Supplied material:
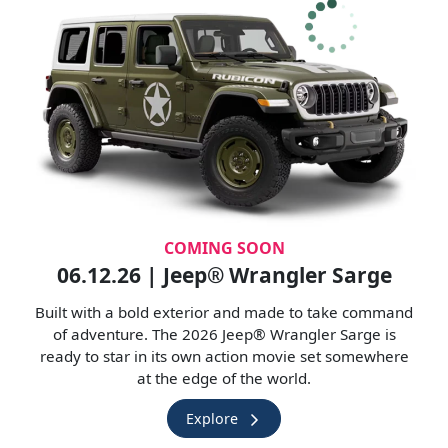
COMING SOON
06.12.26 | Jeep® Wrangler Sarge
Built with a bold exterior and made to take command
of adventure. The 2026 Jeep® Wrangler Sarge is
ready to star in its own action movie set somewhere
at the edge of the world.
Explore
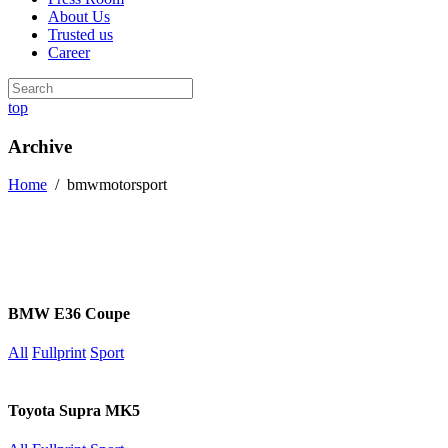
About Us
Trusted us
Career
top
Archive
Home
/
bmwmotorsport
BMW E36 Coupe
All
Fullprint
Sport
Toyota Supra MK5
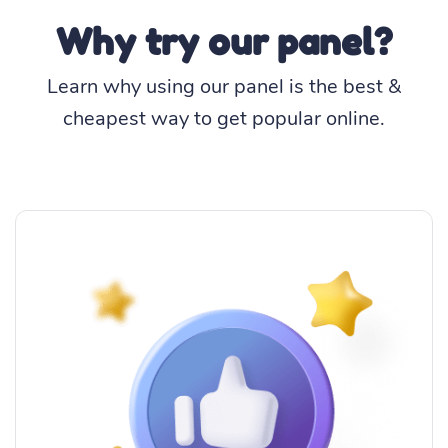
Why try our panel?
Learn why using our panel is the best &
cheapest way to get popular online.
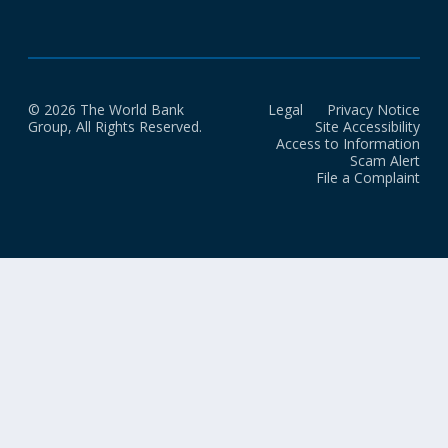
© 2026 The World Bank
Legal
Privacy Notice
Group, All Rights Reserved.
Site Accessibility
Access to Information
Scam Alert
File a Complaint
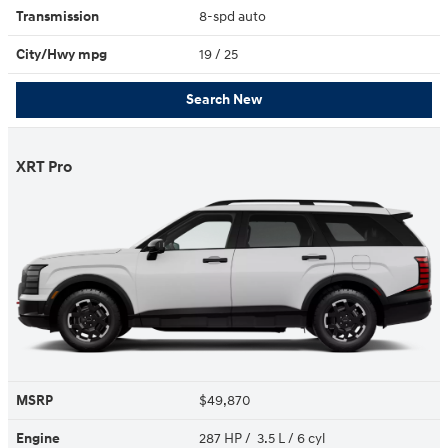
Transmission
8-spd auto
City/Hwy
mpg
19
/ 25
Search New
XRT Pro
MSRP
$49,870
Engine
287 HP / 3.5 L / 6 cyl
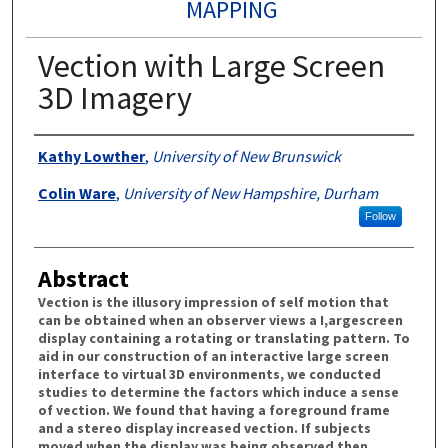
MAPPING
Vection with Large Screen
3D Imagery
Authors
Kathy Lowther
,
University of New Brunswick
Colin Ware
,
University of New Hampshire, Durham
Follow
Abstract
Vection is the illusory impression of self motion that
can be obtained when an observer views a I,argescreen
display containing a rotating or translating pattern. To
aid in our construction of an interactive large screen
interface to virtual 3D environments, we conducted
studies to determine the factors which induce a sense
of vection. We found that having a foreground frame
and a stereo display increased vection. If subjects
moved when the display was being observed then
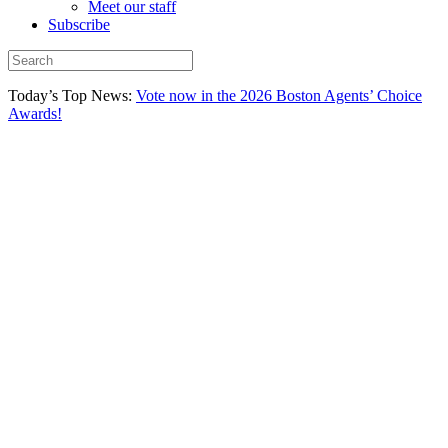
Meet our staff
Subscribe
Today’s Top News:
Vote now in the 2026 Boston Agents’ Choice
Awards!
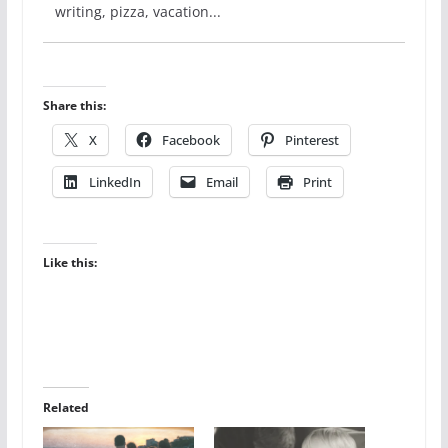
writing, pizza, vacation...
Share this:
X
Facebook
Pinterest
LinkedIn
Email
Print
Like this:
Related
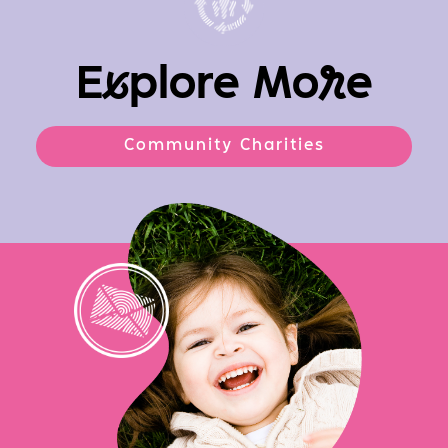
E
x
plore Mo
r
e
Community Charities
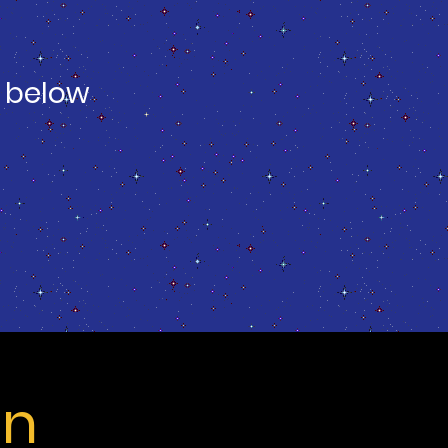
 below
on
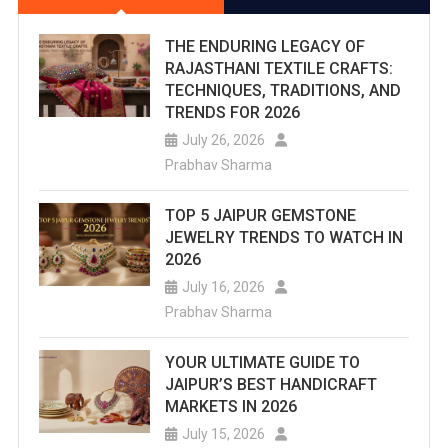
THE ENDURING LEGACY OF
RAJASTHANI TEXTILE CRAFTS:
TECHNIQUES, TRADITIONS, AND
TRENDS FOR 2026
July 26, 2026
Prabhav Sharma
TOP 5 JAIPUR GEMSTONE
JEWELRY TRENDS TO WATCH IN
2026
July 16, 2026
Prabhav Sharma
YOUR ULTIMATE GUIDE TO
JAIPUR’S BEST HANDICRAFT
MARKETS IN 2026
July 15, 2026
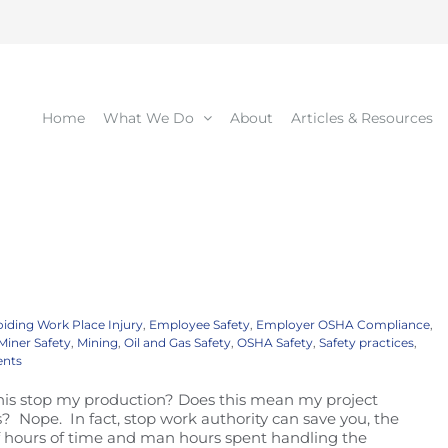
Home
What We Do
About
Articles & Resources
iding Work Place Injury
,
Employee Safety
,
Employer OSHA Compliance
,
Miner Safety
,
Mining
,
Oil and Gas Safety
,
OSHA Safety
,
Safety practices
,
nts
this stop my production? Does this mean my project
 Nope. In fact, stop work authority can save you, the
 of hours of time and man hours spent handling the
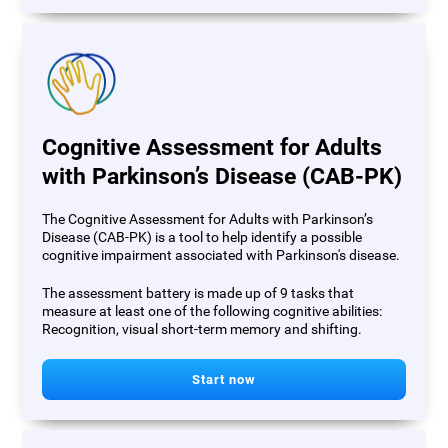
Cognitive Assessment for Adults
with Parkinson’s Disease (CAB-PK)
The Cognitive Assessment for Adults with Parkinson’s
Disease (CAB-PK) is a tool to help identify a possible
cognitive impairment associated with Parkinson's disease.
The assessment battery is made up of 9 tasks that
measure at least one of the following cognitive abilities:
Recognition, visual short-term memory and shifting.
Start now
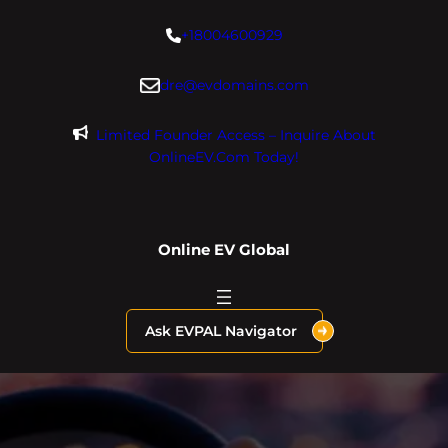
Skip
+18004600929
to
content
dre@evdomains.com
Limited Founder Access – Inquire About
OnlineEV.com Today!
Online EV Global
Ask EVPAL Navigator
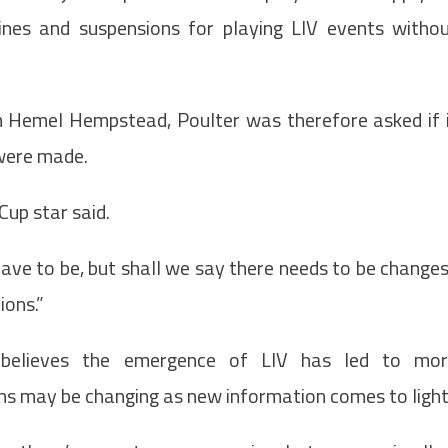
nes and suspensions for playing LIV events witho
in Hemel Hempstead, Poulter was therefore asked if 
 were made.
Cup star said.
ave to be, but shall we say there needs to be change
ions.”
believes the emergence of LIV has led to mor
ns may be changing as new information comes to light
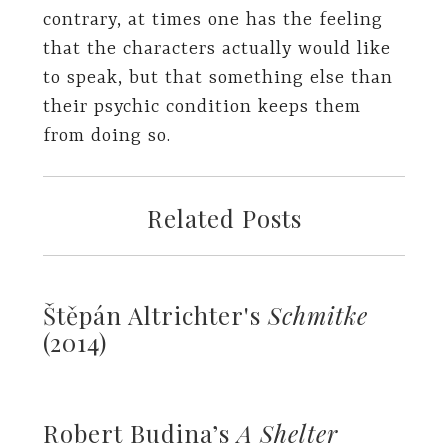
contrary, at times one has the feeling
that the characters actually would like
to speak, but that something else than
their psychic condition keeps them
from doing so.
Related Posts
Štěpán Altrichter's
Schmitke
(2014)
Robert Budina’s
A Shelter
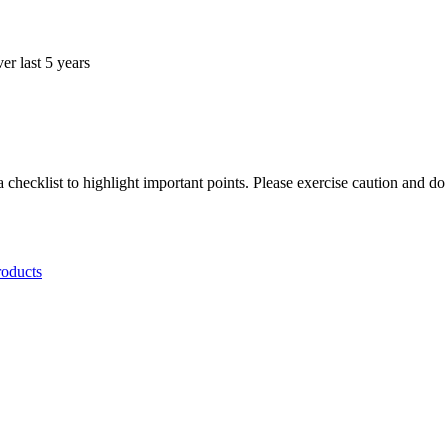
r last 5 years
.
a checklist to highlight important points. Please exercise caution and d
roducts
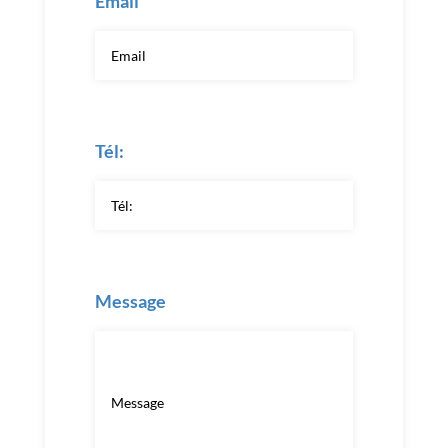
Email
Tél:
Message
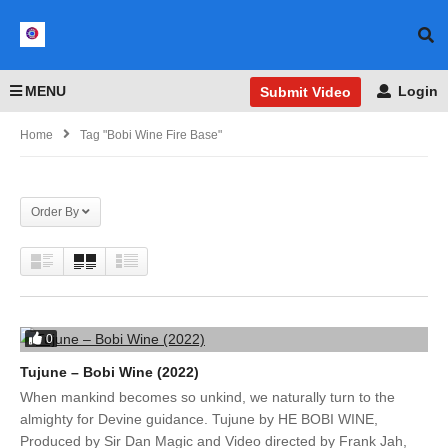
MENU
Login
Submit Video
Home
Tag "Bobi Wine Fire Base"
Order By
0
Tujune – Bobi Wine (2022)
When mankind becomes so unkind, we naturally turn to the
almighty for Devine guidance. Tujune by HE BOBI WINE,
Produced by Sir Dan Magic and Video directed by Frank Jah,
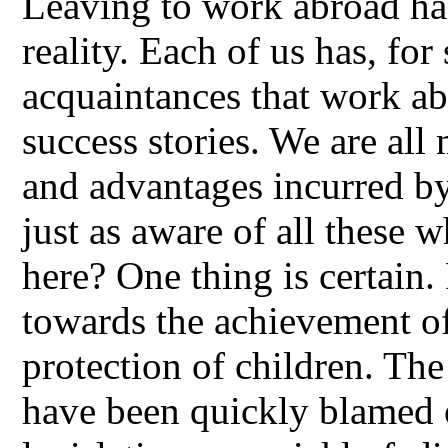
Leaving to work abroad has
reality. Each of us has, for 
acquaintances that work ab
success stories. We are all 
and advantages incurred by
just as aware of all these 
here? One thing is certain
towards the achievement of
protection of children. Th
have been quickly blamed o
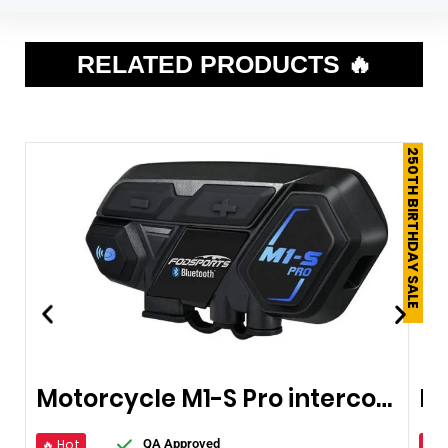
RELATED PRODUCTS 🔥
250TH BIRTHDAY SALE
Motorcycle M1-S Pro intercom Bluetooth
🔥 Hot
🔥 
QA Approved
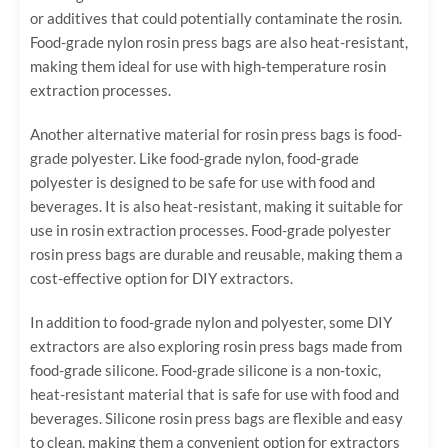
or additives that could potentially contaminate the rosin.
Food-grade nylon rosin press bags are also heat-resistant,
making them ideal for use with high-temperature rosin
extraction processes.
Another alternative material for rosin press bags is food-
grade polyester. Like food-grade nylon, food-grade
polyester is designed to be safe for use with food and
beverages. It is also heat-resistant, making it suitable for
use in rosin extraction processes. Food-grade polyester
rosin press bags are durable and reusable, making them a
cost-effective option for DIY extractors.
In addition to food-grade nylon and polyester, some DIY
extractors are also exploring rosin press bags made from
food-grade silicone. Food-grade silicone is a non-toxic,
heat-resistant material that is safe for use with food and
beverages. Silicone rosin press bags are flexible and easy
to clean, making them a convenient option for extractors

What the task requires:
Write out the lines of the records starting at the line containing "THE ENDURING LEGACY OF" and ending at the line containing "of hours of", keeping both of those lines and leaving out the pictures.

Task answer:
THE ENDURING LEGACY OF
RAJASTHANI TEXTILE CRAFTS:
TECHNIQUES, TRADITIONS, AND
TRENDS FOR 2026
July 26, 2026
Prabhav Sharma
TOP 5 JAIPUR GEMSTONE
JEWELRY TRENDS TO WATCH IN
2026
July 16, 2026
Prabhav Sharma
YOUR ULTIMATE GUIDE TO
JAIPUR’S BEST HANDICRAFT
MARKETS IN 2026
July 15, 2026
Home
What We Do
About
Articles & Resources
iding Work Place Injury
,
Employee Safety
,
Employer OSHA Compliance
,
Miner Safety
,
Mining
,
Oil and Gas Safety
,
OSHA Safety
,
Safety practices
,
nts
this stop my production? Does this mean my project
 Nope. In fact, stop work authority can save you, the
 of hours of time and man hours spent handling the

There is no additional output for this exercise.